No ano passado, a hidrelétrica de Hyatt, na Califórnia (EUA), teve as atividades paralisadas devido ao baixo nível do reservatório.

E este ano, no Brasil, a seca na região Norte levou hidrelétrica de Santo Antônio, no Rio Madeira, a interromper as operações.

Quem são os mais afetados?

O problema tende a afetar, sobretudo, os mais vulneráveis: desastres gerados por problemas climáticos levaram 43,1 milhões crianças a se deslocarem em seu próprio país entre 2016 e 2021, apontam dados da Unicef divulgados no mês passado. Inundações e tempestades foram a causa de 95% desses deslocamentos, aponta o estudo.

A estimativa é que no Brasil inundações, tempestades e outros fenômenos desloquem aproximadamente 1,5 milhão de crianças nos próximos 30 anos.

“O deslocamento pode ter salvado sua vida, mas também é muito perturbador. À medida que os impactos das mudanças climáticas aumentam, também aumentam os deslocamentos impulsionados pelo clima”, afirmou a diretora executiva do Unicef, Catherine Russell, em nota.

Os efeitos devem ser sentidos principalmente entre países de renda média e baixa. Relatório do Banco Mundial estima que 17 milhões de pessoas vão precisar se mudar devido a questões ambientais na América Latina até 2050. Na África Subsaariana, o número pode chegar a 86 milhões de pessoas.

Como os governos podem se preparar para esse cenário?

Segundo Quintas, da Fragomen, é necessário atualizar o Estatuto do Refugiado, de modo a incluir pessoas afetadas pelas alterações do clima nas políticas migratórias.

O tratado foi criado pela Convenção das Nações Unidas de 1951 para lidar com a situação na Europa após a Segunda Guerra Mundial e define os direitos e deveres entre os refugiados e os países que os acolhem, mas não prevê a situação dos exilados pelo clima.

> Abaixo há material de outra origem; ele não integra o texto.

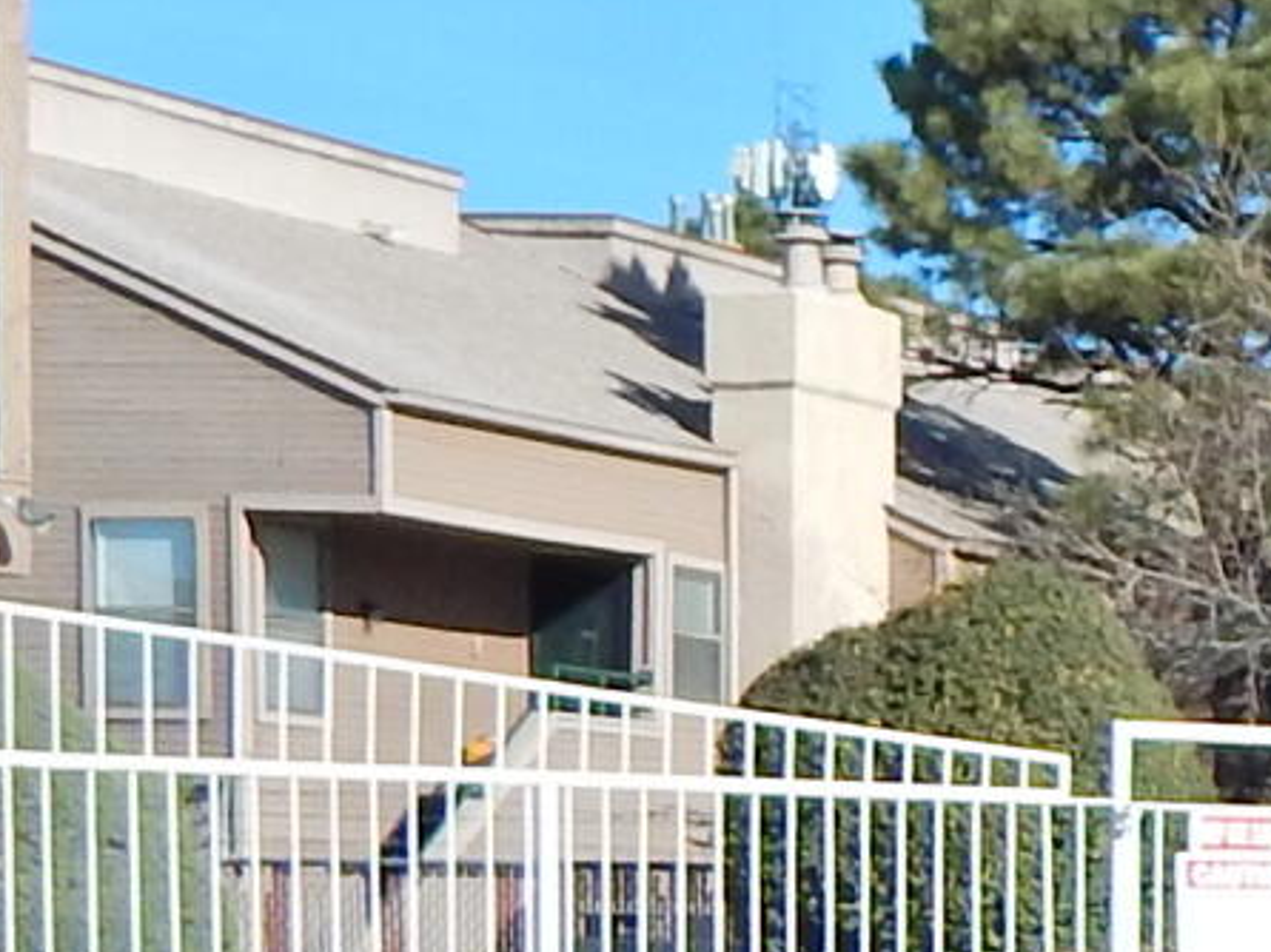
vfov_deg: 9.7
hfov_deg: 12.0
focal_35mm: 148
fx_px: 5431
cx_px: 2439
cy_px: 1462
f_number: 6
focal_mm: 4
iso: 125
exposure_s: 1/500
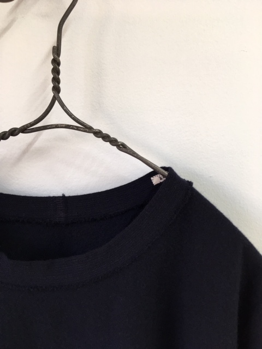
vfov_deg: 61.7
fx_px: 293
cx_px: 131
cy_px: 174
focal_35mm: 29
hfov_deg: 48.2
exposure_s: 1/33
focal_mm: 4.15
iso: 50
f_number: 2.2
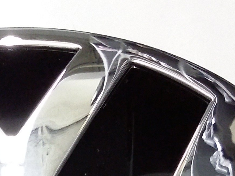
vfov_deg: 11.6
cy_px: 305
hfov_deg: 16.3
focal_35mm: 119
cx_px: 14
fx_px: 808
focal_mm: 3.4
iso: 400
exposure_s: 1/30
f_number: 2.4
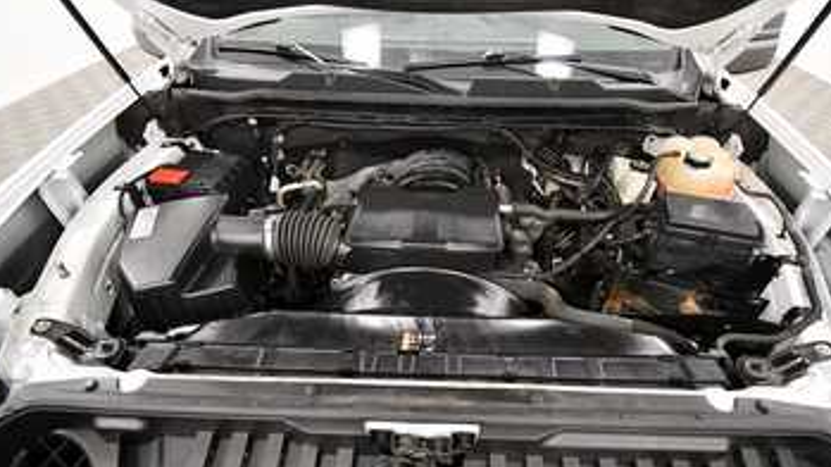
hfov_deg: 92.5
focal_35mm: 18
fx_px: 396
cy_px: 256
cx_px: 448
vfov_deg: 60.8
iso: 2200
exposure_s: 1/125
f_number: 4.5
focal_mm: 10
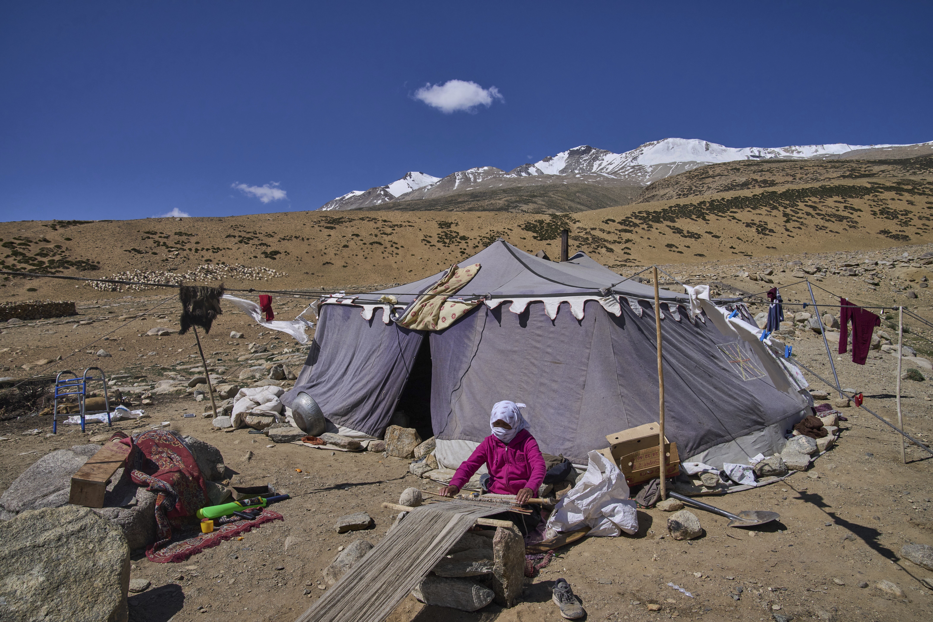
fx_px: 622
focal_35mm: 24
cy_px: 311
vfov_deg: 53.1
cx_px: 466
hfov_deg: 73.7
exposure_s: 1/1600
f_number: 8
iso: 250
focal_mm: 24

“Não existem políticas migratórias pensando nos refugiados climáticos ainda”, afirma a especialista.

No Brasil, por exemplo, vítimas de desastres ambientais não são reconhecidas como refugiadas e costumam receber um visto humanitário, que tem um prazo de dois anos e é renovado apenas se a pessoa comprovar vínculo empregatício.

“As mudanças precisam ser legislativas. Isso precisa ser tipificado e entrar no critério de elegibilidade para o pedido de refúgio”, diz.